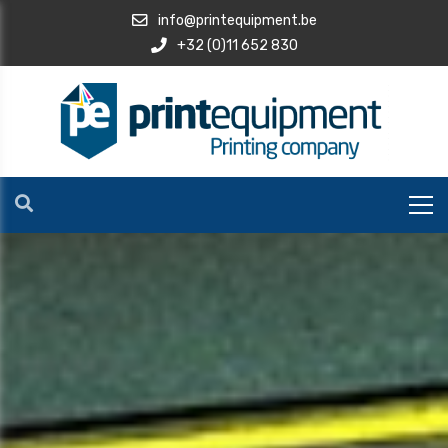
info@printequipment.be
+32 (0)11 652 830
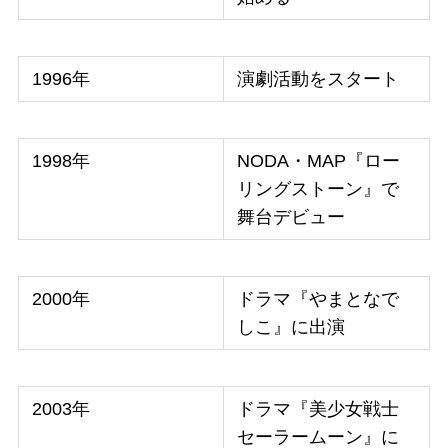
1996年
演劇活動をスタート
1998年
NODA・MAP『ロー
リングストーン』で
舞台デビュー
2000年
ドラマ『やまとなで
しこ』に出演
2003年
ドラマ『美少女戦士
セーラームーン』に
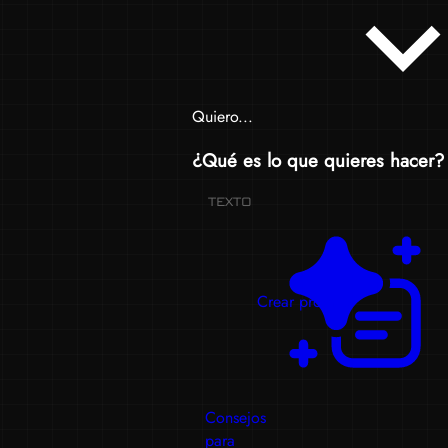
Quiero...
¿Qué es lo que quieres hacer?
TEXTO
Crear prompts
Consejos
para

************

*TASK STATEMENT*
Give the records again exactly as they stand, so that only the pictures are missing.

*EXERCISE OUTPUT*
info@printequipment.be
+32 (0)11 652 830
1996年
演劇活動をスタート
1998年
NODA・MAP『ロー
リングストーン』で
舞台デビュー
2000年
ドラマ『やまとなで
しこ』に出演
2003年
ドラマ『美少女戦士
セーラームーン』に
Quiero...
¿Qué es lo que quieres hacer?
TEXTO
Crear prompts
Consejos
para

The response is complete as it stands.